▶ WHAT IS NEEDED
Give back every line of the data exactly. Pictures are not part of the copy.

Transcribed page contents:
########################################

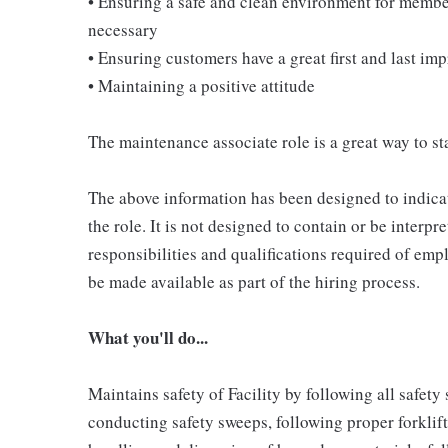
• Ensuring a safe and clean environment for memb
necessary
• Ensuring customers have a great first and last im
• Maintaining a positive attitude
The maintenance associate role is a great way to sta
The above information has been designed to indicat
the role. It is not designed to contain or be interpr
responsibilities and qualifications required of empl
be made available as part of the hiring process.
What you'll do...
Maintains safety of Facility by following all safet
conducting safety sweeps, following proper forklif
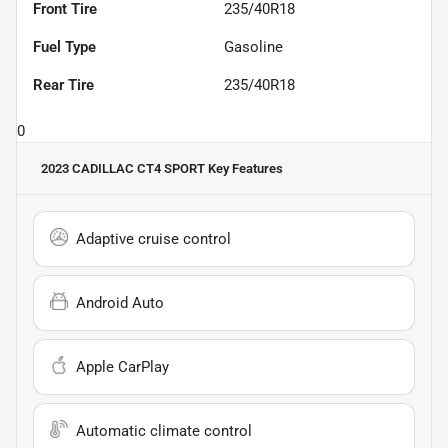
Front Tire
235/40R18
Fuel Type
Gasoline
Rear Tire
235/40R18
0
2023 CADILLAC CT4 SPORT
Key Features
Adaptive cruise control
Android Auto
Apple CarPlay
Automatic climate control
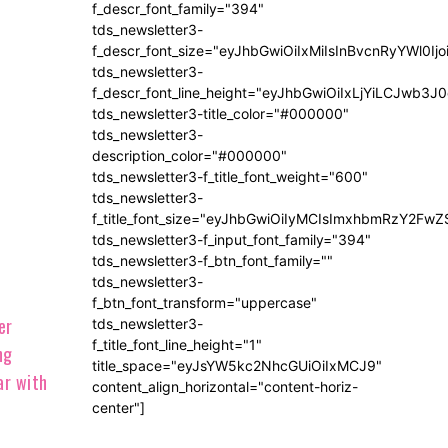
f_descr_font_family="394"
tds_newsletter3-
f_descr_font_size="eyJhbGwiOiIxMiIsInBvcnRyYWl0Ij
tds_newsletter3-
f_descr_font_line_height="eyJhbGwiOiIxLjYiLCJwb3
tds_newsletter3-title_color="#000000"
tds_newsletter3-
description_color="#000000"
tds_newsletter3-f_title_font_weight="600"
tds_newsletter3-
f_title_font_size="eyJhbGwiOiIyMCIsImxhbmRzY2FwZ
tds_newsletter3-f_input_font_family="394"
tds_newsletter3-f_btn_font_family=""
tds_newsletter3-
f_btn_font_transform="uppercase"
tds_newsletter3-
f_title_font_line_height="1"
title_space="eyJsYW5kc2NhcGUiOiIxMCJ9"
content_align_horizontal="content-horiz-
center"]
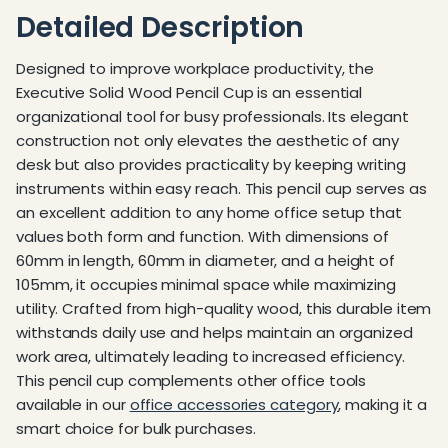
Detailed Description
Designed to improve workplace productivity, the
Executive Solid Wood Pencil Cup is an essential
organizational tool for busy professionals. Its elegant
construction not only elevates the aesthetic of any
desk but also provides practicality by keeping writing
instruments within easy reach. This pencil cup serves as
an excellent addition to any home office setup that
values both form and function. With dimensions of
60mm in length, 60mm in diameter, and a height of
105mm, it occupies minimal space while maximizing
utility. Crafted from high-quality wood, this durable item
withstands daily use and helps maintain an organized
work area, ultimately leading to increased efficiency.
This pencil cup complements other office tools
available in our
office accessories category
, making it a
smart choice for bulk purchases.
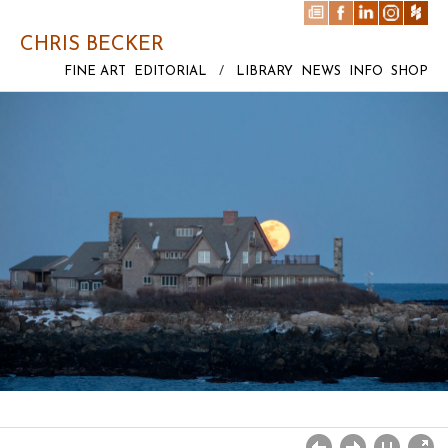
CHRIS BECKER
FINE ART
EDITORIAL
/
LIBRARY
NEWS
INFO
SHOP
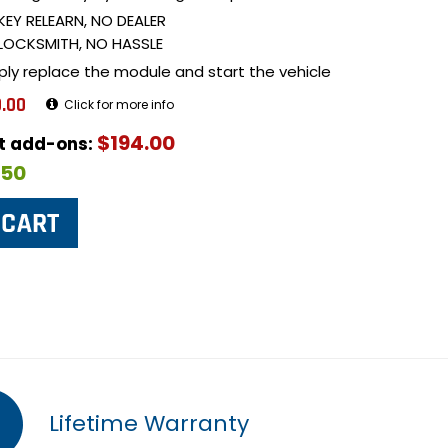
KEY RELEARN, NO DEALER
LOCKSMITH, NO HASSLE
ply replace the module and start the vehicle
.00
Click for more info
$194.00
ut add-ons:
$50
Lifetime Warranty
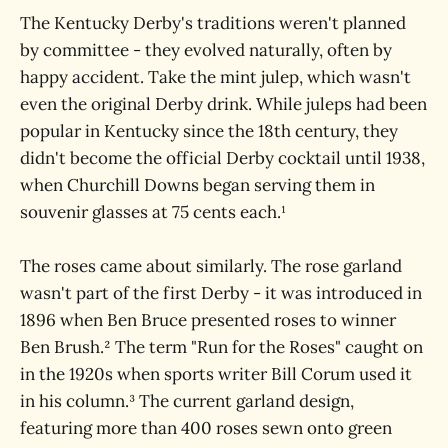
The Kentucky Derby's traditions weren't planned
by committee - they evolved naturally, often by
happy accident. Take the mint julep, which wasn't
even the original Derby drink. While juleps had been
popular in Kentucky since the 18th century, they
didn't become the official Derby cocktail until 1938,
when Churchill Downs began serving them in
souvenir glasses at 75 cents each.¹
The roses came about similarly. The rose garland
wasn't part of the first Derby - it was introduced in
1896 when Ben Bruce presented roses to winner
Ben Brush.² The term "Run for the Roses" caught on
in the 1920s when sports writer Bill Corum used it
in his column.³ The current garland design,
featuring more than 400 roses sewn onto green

########################################

▶ EXERCISE SOLUTION
• Ensuring a safe and clean environment for memb
necessary
• Ensuring customers have a great first and last im
• Maintaining a positive attitude
The maintenance associate role is a great way to sta
The above information has been designed to indicat
the role. It is not designed to contain or be interpr
responsibilities and qualifications required of empl
be made available as part of the hiring process.
What you'll do...
Maintains safety of Facility by following all safet
conducting safety sweeps, following proper forklif
Front Tire
235/40R18
Fuel Type
Gasoline
Rear Tire
235/40R18
0
2023 CADILLAC CT4 SPORT
Key Features
Adaptive cruise control
Android Auto
Apple CarPlay
Automatic climate control
f_descr_font_family="394"
tds_newsletter3-
f_descr_font_size="eyJhbGwiOiIxMiIsInBvcnRyYWl0Ij
tds_newsletter3-
f_descr_font_line_height="eyJhbGwiOiIxLjYiLCJwb3
tds_newsletter3-title_color="#000000"
tds_newsletter3-
description_color="#000000"
tds_newsletter3-f_title_font_weight="600"
tds_newsletter3-
f_title_font_size="eyJhbGwiOiIyMCIsImxhbmRzY2FwZ
tds_newsletter3-f_input_font_family="394"
tds_newsletter3-f_btn_font_family=""
tds_newsletter3-
f_btn_font_transform="uppercase"
tds_newsletter3-
f_title_font_line_height="1"
title_space="eyJsYW5kc2NhcGUiOiIxMCJ9"
content_align_horizontal="content-horiz-
center"]
Detailed Description
Designed to improve workplace productivity, the
Executive Solid Wood Pencil Cup is an essential
organizational tool for busy professionals. Its elegant
construction not only elevates the aesthetic of any
desk but also provides practicality by keeping writing
instruments within easy reach. This pencil cup serves as
an excellent addition to any home office setup that
values both form and function. With dimensions of
60mm in length, 60mm in diameter, and a height of
105mm, it occupies minimal space while maximizing
utility. Crafted from high-quality wood, this durable item
withstands daily use and helps maintain an organized
work area, ultimately leading to increased efficiency.
This pencil cup complements other office tools
available in our
office accessories category
, making it a
smart choice for bulk purchases.
CHRIS BECKER
FINE ART
EDITORIAL
/
LIBRARY
NEWS
INFO
SHOP
KEY RELEARN, NO DEALER
LOCKSMITH, NO HASSLE
ply replace the module and start the vehicle
.00
Click for more info
$194.00
ut add-ons:
$50
Lifetime Warranty
The Kentucky Derby's traditions weren't planned
by committee - they evolved naturally, often by
happy accident. Take the mint julep, which wasn't
even the original Derby drink. While juleps had been
popular in Kentucky since the 18th century, they
didn't become the official Derby cocktail until 1938,
when Churchill Downs began serving them in
souvenir glasses at 75 cents each.¹
The roses came about similarly. The rose garland
wasn't part of the first Derby - it was introduced in
1896 when Ben Bruce presented roses to winner
Ben Brush.² The term "Run for the Roses" caught on
in the 1920s when sports writer Bill Corum used it
in his column.³ The current garland design,
featuring more than 400 roses sewn onto green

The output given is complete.